Later, the company is looking to dig other caverns at the site for compressed air, which could store excess energy generated by a nearby wind farm and then release it later when demand is high to turn turbines and create electricity, and possibly for carbon storage, which could trap a neighboring coal-fired power plant's emissions.
Still other caverns could be devoted to liquid petroleum; yet another pipeline for liquid fuels, passing through the same part of Utah, is close to receiving federal approval.
The company filed for federal approval in December to build its versatile "energy hub."
A futuristic type of energy storage could involve putting the battery capacity of plug-in electric vehicles to work for the electric grid. It could take extra power from vehicles when needed, while ensuring a vehicle is properly charged overnight, said Daniel Laird, a researcher for Sandia's wind energy technology group.
That will work only when plug-in cars make up a big part of the U.S. vehicle fleet, however.
For now, "we've got to find a way to store renewable energy for when people need it," said Steve Michel, a former utility executive who works for Western Resources Advocates, a Boulder, Colo.-based nonprofit law firm.
Other forms of energy storage involve lumbering flywheels or banks of batteries, but they have limited capacities and can be costly.
"In terms of storing bulk energy — lots of megawatt-hours — compressed air is cheaper than anything else out there," said Paul Denholm, lead analyst for energy storage at the U.S. Department of Energy's National Renewable Energy Lab in Boulder, Colo.

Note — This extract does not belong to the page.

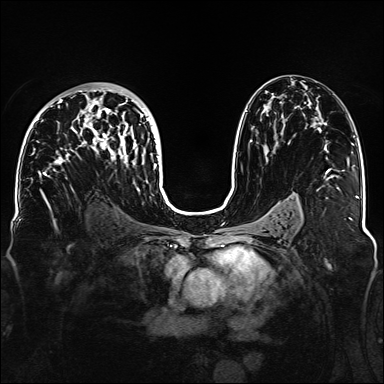
Breast MRI, one axial slice; position 86 of 160 along the scan axis; dynamic contrast-enhanced series, time point 2 of 6 at this slice position (early post-contrast); 1.5 T; TE 2.3 ms, TR 5.2 ms; 1.1 mm slice thickness; 384 × 384 image matrix, field of view 330 × 330 mm. Female patient.
Structures marked on this image (semi-automatically segmented with operator editing):
- enhancing-tissue mask used for the functional tumour volume (all voxels passing the contrast-enhancement thresholds inside the analysis volume; usually the tumour): bounding box <36,88,158,178> (left, top, right, bottom; pixels)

In Utah, Magnum snapped up rights to the largest known salt deposit in the American West, a bed one mile thick by several miles wide. It has the advantage of being close to several energy producers; another company is planning a major solar farm in Utah's west desert.
"The physical location of that salt deposit is just tremendously valuable, said Scott Jones, managing director of Houston-based Haddington Energy Partners III, which is backing the project. "It's the only one everybody knows about or has been found. We're excited about it."
Each impermeable cavern will hold the volume of an Empire State Building, said Craig Broussard, another Magnum partner.
That's billions of cubic feet of storage capacity of natural gas, liquid petroleum or compressed air.
The company would take excess energy from wind or solar farms or other energy producers, use it to pump compressed air underground and let it out to generate power during peak-use times.
The system would lose some energy to pumping, and the released air would need to be mixed with some natural gas to power air expansion turbines. Still, "this is far more efficient than a conventional power plant," Broussard said.
"The power industry is like being in an ice-cream business without a refrigerated warehouse," he said. "This kind of storage provides a warehouse of energy."